Abstract
The world of multimedia is rapidly growing and reshaping. Multimedia has become ubiquitous, and
the tipping point has arrived with the improvements in ease of use and a simple media search.
However, video annotation and content-based search is still a great challange. In this talk I will
present our work towards this goal. Using automatic annotation tools, a multimodal video search
system allows to combine speech, OCR, image-based and visual concepts into a single multimodal
query. Mutual relevance feedback is used to assist an expert user with query formulation.
I will give
an introduction to the NIST TRECVID international benchmark and present our evaluation results.

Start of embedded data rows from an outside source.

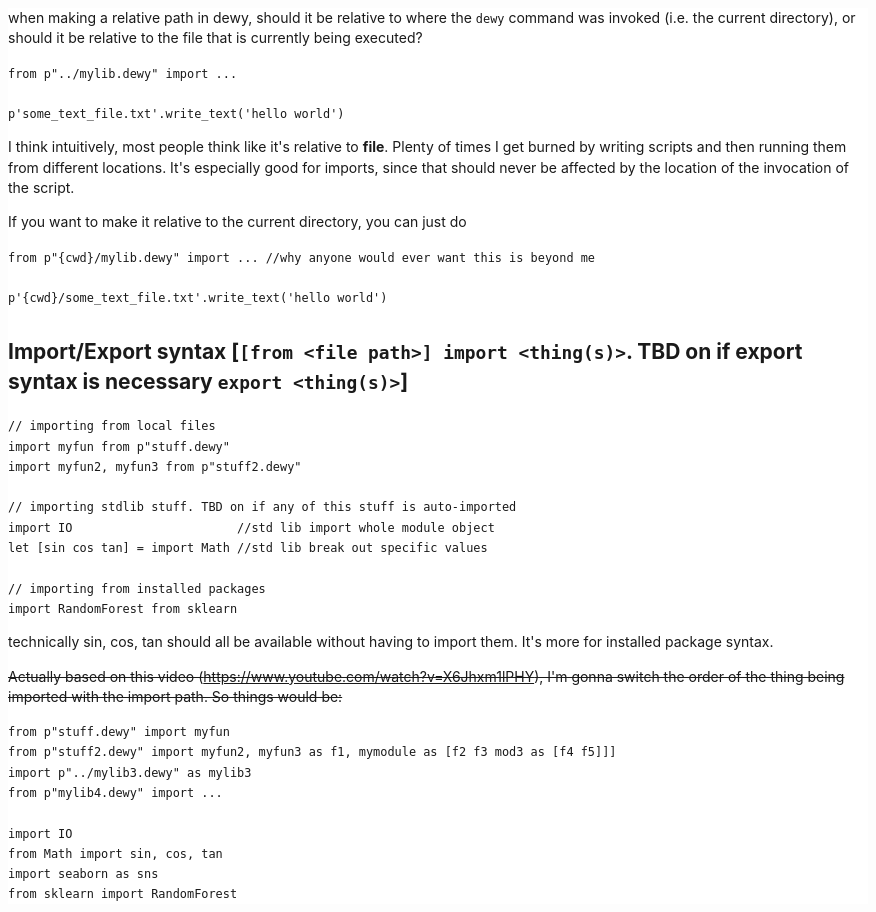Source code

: when making a relative path in dewy, should it be relative to where the `dewy` command was invoked (i.e. the current directory), or should it be relative to the file that is currently being executed?

```
from p"../mylib.dewy" import ...

p'some_text_file.txt'.write_text('hello world')
```

I think intuitively, most people think like it's relative to **file**. Plenty of times I get burned by writing scripts and then running them from different locations. It's especially good for imports, since that should never be affected by the location of the invocation of the script.

If you want to make it relative to the current directory, you can just do

```
from p"{cwd}/mylib.dewy" import ... //why anyone would ever want this is beyond me

p'{cwd}/some_text_file.txt'.write_text('hello world')
```


## Import/Export syntax [`[from <file path>] import <thing(s)>`. TBD on if export syntax is necessary `export <thing(s)>`]

```
// importing from local files
import myfun from p"stuff.dewy"
import myfun2, myfun3 from p"stuff2.dewy"

// importing stdlib stuff. TBD on if any of this stuff is auto-imported
import IO                       //std lib import whole module object
let [sin cos tan] = import Math //std lib break out specific values

// importing from installed packages
import RandomForest from sklearn
```

technically sin, cos, tan should all be available without having to import them. It's more for installed package syntax.

~~Actually based on this video (https://www.youtube.com/watch?v=X6Jhxm1lPHY), I'm gonna switch the order of the thing being imported with the import path. So things would be:~~

```dewy
from p"stuff.dewy" import myfun
from p"stuff2.dewy" import myfun2, myfun3 as f1, mymodule as [f2 f3 mod3 as [f4 f5]]]
import p"../mylib3.dewy" as mylib3
from p"mylib4.dewy" import ...

import IO
from Math import sin, cos, tan
import seaborn as sns
from sklearn import RandomForest
```
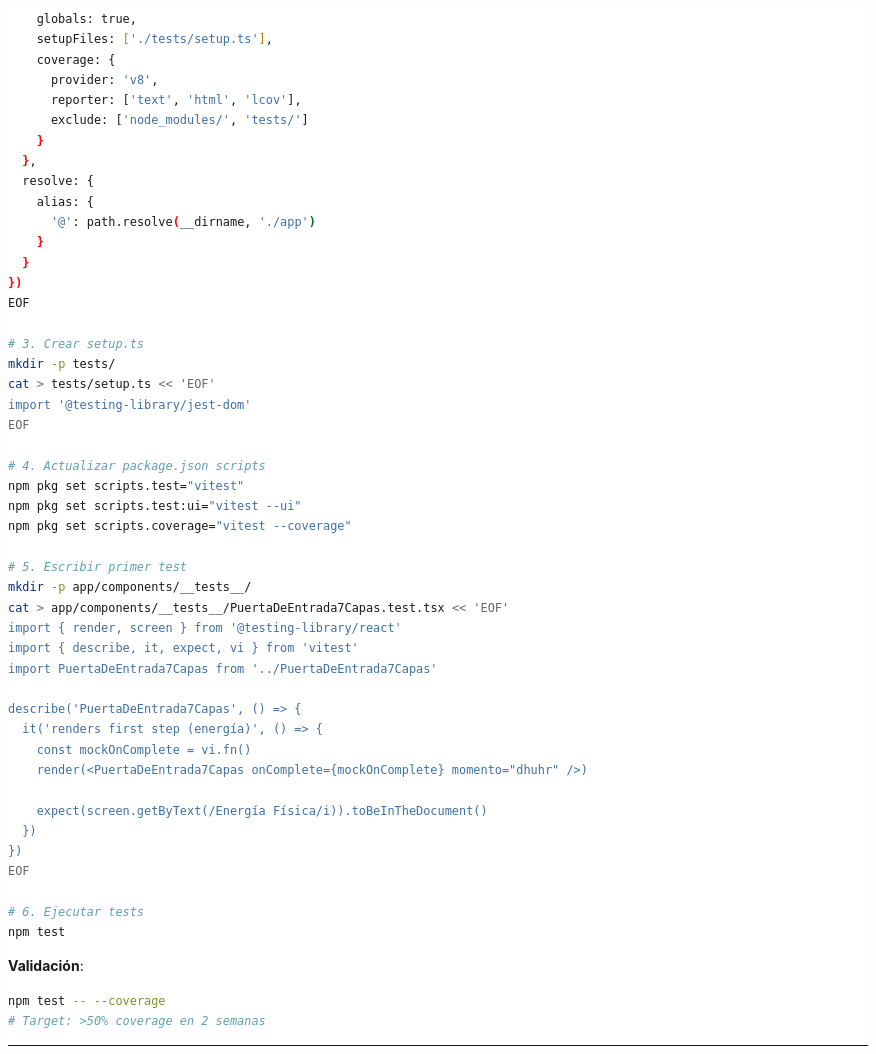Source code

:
 ```bash
    globals: true,
    setupFiles: ['./tests/setup.ts'],
    coverage: {
      provider: 'v8',
      reporter: ['text', 'html', 'lcov'],
      exclude: ['node_modules/', 'tests/']
    }
  },
  resolve: {
    alias: {
      '@': path.resolve(__dirname, './app')
    }
  }
})
EOF

# 3. Crear setup.ts
mkdir -p tests/
cat > tests/setup.ts << 'EOF'
import '@testing-library/jest-dom'
EOF

# 4. Actualizar package.json scripts
npm pkg set scripts.test="vitest"
npm pkg set scripts.test:ui="vitest --ui"
npm pkg set scripts.coverage="vitest --coverage"

# 5. Escribir primer test
mkdir -p app/components/__tests__/
cat > app/components/__tests__/PuertaDeEntrada7Capas.test.tsx << 'EOF'
import { render, screen } from '@testing-library/react'
import { describe, it, expect, vi } from 'vitest'
import PuertaDeEntrada7Capas from '../PuertaDeEntrada7Capas'

describe('PuertaDeEntrada7Capas', () => {
  it('renders first step (energía)', () => {
    const mockOnComplete = vi.fn()
    render(<PuertaDeEntrada7Capas onComplete={mockOnComplete} momento="dhuhr" />)

    expect(screen.getByText(/Energía Física/i)).toBeInTheDocument()
  })
})
EOF

# 6. Ejecutar tests
npm test
```

**Validación**:
```bash
npm test -- --coverage
# Target: >50% coverage en 2 semanas
```

---

  [key: string]: any;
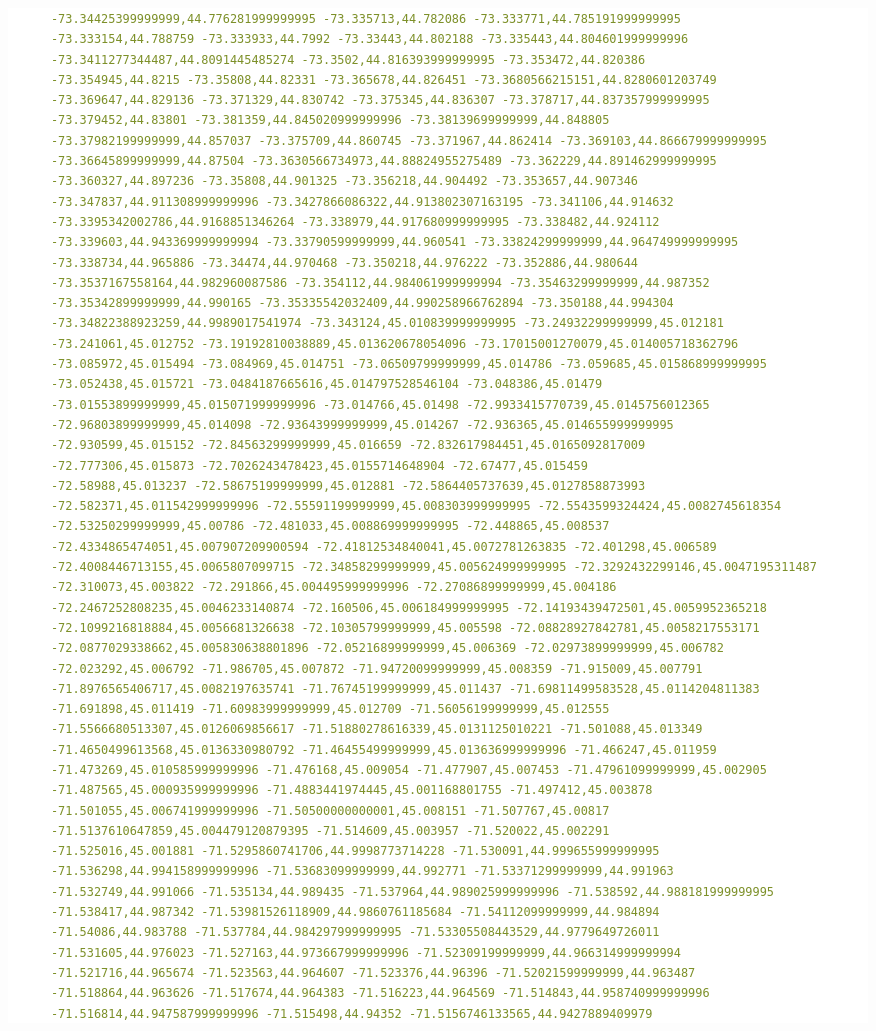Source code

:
 ```yaml
      -73.34425399999999,44.776281999999995 -73.335713,44.782086 -73.333771,44.785191999999995
      -73.333154,44.788759 -73.333933,44.7992 -73.33443,44.802188 -73.335443,44.804601999999996
      -73.3411277344487,44.8091445485274 -73.3502,44.816393999999995 -73.353472,44.820386
      -73.354945,44.8215 -73.35808,44.82331 -73.365678,44.826451 -73.3680566215151,44.8280601203749
      -73.369647,44.829136 -73.371329,44.830742 -73.375345,44.836307 -73.378717,44.837357999999995
      -73.379452,44.83801 -73.381359,44.845020999999996 -73.38139699999999,44.848805
      -73.37982199999999,44.857037 -73.375709,44.860745 -73.371967,44.862414 -73.369103,44.866679999999995
      -73.36645899999999,44.87504 -73.3630566734973,44.88824955275489 -73.362229,44.891462999999995
      -73.360327,44.897236 -73.35808,44.901325 -73.356218,44.904492 -73.353657,44.907346
      -73.347837,44.911308999999996 -73.3427866086322,44.913802307163195 -73.341106,44.914632
      -73.3395342002786,44.9168851346264 -73.338979,44.917680999999995 -73.338482,44.924112
      -73.339603,44.943369999999994 -73.33790599999999,44.960541 -73.33824299999999,44.964749999999995
      -73.338734,44.965886 -73.34474,44.970468 -73.350218,44.976222 -73.352886,44.980644
      -73.3537167558164,44.982960087586 -73.354112,44.984061999999994 -73.35463299999999,44.987352
      -73.35342899999999,44.990165 -73.35335542032409,44.990258966762894 -73.350188,44.994304
      -73.34822388923259,44.9989017541974 -73.343124,45.010839999999995 -73.24932299999999,45.012181
      -73.241061,45.012752 -73.19192810038889,45.013620678054096 -73.17015001270079,45.014005718362796
      -73.085972,45.015494 -73.084969,45.014751 -73.06509799999999,45.014786 -73.059685,45.015868999999995
      -73.052438,45.015721 -73.0484187665616,45.014797528546104 -73.048386,45.01479
      -73.01553899999999,45.015071999999996 -73.014766,45.01498 -72.9933415770739,45.0145756012365
      -72.96803899999999,45.014098 -72.93643999999999,45.014267 -72.936365,45.014655999999995
      -72.930599,45.015152 -72.84563299999999,45.016659 -72.832617984451,45.0165092817009
      -72.777306,45.015873 -72.7026243478423,45.0155714648904 -72.67477,45.015459
      -72.58988,45.013237 -72.58675199999999,45.012881 -72.5864405737639,45.0127858873993
      -72.582371,45.011542999999996 -72.55591199999999,45.008303999999995 -72.5543599324424,45.0082745618354
      -72.53250299999999,45.00786 -72.481033,45.008869999999995 -72.448865,45.008537
      -72.4334865474051,45.007907209900594 -72.41812534840041,45.0072781263835 -72.401298,45.006589
      -72.4008446713155,45.0065807099715 -72.34858299999999,45.005624999999995 -72.3292432299146,45.0047195311487
      -72.310073,45.003822 -72.291866,45.004495999999996 -72.27086899999999,45.004186
      -72.2467252808235,45.0046233140874 -72.160506,45.006184999999995 -72.14193439472501,45.0059952365218
      -72.1099216818884,45.0056681326638 -72.10305799999999,45.005598 -72.08828927842781,45.0058217553171
      -72.0877029338662,45.005830638801896 -72.05216899999999,45.006369 -72.02973899999999,45.006782
      -72.023292,45.006792 -71.986705,45.007872 -71.94720099999999,45.008359 -71.915009,45.007791
      -71.8976565406717,45.0082197635741 -71.76745199999999,45.011437 -71.69811499583528,45.0114204811383
      -71.691898,45.011419 -71.60983999999999,45.012709 -71.56056199999999,45.012555
      -71.5566680513307,45.0126069856617 -71.51880278616339,45.0131125010221 -71.501088,45.013349
      -71.4650499613568,45.0136330980792 -71.46455499999999,45.013636999999996 -71.466247,45.011959
      -71.473269,45.010585999999996 -71.476168,45.009054 -71.477907,45.007453 -71.47961099999999,45.002905
      -71.487565,45.000935999999996 -71.4883441974445,45.001168801755 -71.497412,45.003878
      -71.501055,45.006741999999996 -71.50500000000001,45.008151 -71.507767,45.00817
      -71.5137610647859,45.004479120879395 -71.514609,45.003957 -71.520022,45.002291
      -71.525016,45.001881 -71.5295860741706,44.9998773714228 -71.530091,44.999655999999995
      -71.536298,44.994158999999996 -71.53683099999999,44.992771 -71.53371299999999,44.991963
      -71.532749,44.991066 -71.535134,44.989435 -71.537964,44.989025999999996 -71.538592,44.988181999999995
      -71.538417,44.987342 -71.53981526118909,44.9860761185684 -71.54112099999999,44.984894
      -71.54086,44.983788 -71.537784,44.984297999999995 -71.53305508443529,44.9779649726011
      -71.531605,44.976023 -71.527163,44.973667999999996 -71.52309199999999,44.966314999999994
      -71.521716,44.965674 -71.523563,44.964607 -71.523376,44.96396 -71.52021599999999,44.963487
      -71.518864,44.963626 -71.517674,44.964383 -71.516223,44.964569 -71.514843,44.958740999999996
      -71.516814,44.947587999999996 -71.515498,44.94352 -71.5156746133565,44.9427889409979
```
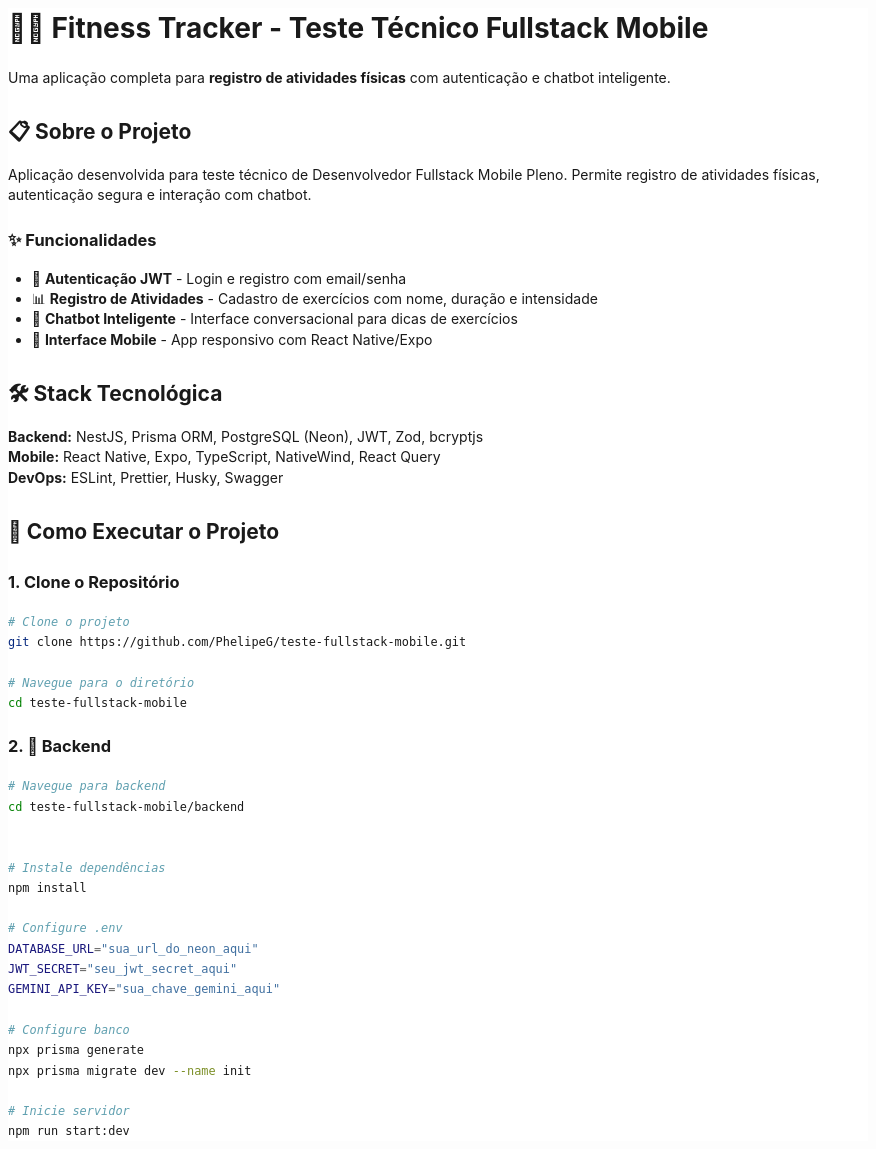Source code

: # 🏃‍♂️ Fitness Tracker - Teste Técnico Fullstack Mobile

Uma aplicação completa para **registro de atividades físicas** com autenticação e chatbot inteligente.

## 📋 Sobre o Projeto

Aplicação desenvolvida para teste técnico de Desenvolvedor Fullstack Mobile Pleno. Permite registro de atividades físicas, autenticação segura e interação com chatbot.

### ✨ Funcionalidades

- 🔐 **Autenticação JWT** - Login e registro com email/senha
- 📊 **Registro de Atividades** - Cadastro de exercícios com nome, duração e intensidade
- 🤖 **Chatbot Inteligente** - Interface conversacional para dicas de exercícios
- 📱 **Interface Mobile** - App responsivo com React Native/Expo

## 🛠️ Stack Tecnológica

**Backend:** NestJS, Prisma ORM, PostgreSQL (Neon), JWT, Zod, bcryptjs  
**Mobile:** React Native, Expo, TypeScript, NativeWind, React Query  
**DevOps:** ESLint, Prettier, Husky, Swagger

## 🚀 Como Executar o Projeto

### 1. Clone o Repositório

```bash
# Clone o projeto
git clone https://github.com/PhelipeG/teste-fullstack-mobile.git

# Navegue para o diretório
cd teste-fullstack-mobile
```

### 2. 🔧 Backend

```bash
# Navegue para backend
cd teste-fullstack-mobile/backend


# Instale dependências
npm install

# Configure .env
DATABASE_URL="sua_url_do_neon_aqui"
JWT_SECRET="seu_jwt_secret_aqui"
GEMINI_API_KEY="sua_chave_gemini_aqui"

# Configure banco
npx prisma generate
npx prisma migrate dev --name init

# Inicie servidor
npm run start:dev
```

In the last part of the talk I will present ViaScribe - a project that aims to assist disabled employees
with access to corporate information.
Dr. Arnon Amir is a research staff member in the Multimodal Medical Decision Support project, Computer Science department, IBM Almaden Research Center. His research touches various topics in computer vision and multimedia information retrieval, including video analysis, speech indexing, multimodal video search and efficient video browsing, as well as eye detection and gaze tracking and their applications for human computer interaction. Dr. Amir holds a D.Sc. (1997) and an M.Sc. (1992) in Computer Science from the Technion, Israel Institute of Technology, and a B.Sc. (Magna Cum Laude, 1989) in Computer and Electrical Engineering from the Ben Gurion University. Dr. Amir has coauthored more than sixty refereed technical papers and holds ten US patents. |